WHAT YOU WILL DO
Using the transcript excerpt, decide whether each statement agrees with it, and answer yes or no with the deciding words quoted from it. 1. The recommended textbook is published by Pearson. 2. The printed edition of the book was published in March. 3. The first speaker already has data science experience.
::: SUPPLIED PASSAGE :::
DAN_SHAPPIR: Um, so suppose, um, I'm convinced and, uh, I want to do my data science in, in JavaScript. And I actually even have a JavaScript experience, which makes it that much easier. But what I'm lacking is data science experience. Where should I go to learn the math in general and data science in particular?

DANIEL_LATHROP: There's a great new book that came out earlier this year that is, so JS for DS, and the book is JavaScript for Data Science. And it's a textbook that's published by Pearson. Uh, and then they, they have a whole, it's the whole thing is, is on the web as available and so, uh, it's a great, it's a great text for giving you, sort of getting you started on all of these things and they walk through, they walk through everything, you know, from soup to nuts. Uh, I wish I had had this for my, my students last time I taught this class.

DAN_SHAPPIR: Uh, can you give the name of the book again?

DANIEL_LATHROP: Because the book is JavaScript for data science. Uh, the website is. Yes. For ds.org. Uh, and you can also buy it as a dead trees book that was published in January.

DAN_SHAPPIR: Awesome. I just put the link. We'll have it in as part of the show notes. Uh, that's awesome.
::: EXCERPTED RECORDS :::
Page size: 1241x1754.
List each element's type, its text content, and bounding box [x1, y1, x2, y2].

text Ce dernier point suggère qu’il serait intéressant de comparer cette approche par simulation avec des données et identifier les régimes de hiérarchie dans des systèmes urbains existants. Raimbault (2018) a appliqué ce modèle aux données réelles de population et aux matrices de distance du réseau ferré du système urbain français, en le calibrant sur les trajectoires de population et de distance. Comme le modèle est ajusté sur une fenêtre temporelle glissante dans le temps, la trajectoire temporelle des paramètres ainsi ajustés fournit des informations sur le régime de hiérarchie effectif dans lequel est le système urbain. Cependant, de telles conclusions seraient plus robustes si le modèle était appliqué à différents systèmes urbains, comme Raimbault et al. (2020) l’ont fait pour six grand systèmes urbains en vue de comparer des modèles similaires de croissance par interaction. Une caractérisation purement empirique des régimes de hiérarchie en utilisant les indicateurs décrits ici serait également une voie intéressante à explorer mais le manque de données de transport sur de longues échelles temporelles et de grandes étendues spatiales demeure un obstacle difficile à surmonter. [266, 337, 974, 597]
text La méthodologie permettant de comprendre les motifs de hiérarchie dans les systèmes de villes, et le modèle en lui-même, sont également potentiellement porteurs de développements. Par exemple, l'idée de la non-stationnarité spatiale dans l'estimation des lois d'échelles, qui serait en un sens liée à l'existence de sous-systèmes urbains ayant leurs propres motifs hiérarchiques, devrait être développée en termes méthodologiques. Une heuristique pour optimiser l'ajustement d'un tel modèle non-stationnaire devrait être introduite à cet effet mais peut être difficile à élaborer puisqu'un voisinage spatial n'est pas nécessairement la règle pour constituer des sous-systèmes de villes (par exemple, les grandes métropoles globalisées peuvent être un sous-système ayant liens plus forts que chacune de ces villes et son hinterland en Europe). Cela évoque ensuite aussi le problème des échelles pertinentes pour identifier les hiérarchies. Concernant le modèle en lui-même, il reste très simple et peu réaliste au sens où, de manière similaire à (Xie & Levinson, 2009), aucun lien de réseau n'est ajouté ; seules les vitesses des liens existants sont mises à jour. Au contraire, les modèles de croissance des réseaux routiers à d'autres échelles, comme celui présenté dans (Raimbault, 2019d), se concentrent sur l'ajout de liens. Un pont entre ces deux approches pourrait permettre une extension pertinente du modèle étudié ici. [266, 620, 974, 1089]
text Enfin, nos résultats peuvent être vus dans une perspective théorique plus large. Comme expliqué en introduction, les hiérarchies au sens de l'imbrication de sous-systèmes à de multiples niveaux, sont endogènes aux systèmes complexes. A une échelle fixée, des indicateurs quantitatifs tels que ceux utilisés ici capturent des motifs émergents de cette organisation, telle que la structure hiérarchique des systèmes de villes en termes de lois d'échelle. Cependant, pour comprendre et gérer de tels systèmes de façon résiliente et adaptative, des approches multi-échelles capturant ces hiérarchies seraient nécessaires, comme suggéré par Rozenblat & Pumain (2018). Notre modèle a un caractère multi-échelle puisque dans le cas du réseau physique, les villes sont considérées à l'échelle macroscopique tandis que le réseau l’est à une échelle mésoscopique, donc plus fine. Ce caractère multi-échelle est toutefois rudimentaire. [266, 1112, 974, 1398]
:::
SOLUTION
1. Yes: "it's a textbook that's published by Pearson"
2. No: "you can also buy it as a dead trees book that was published in January"
3. No: "But what I'm lacking is data science experience."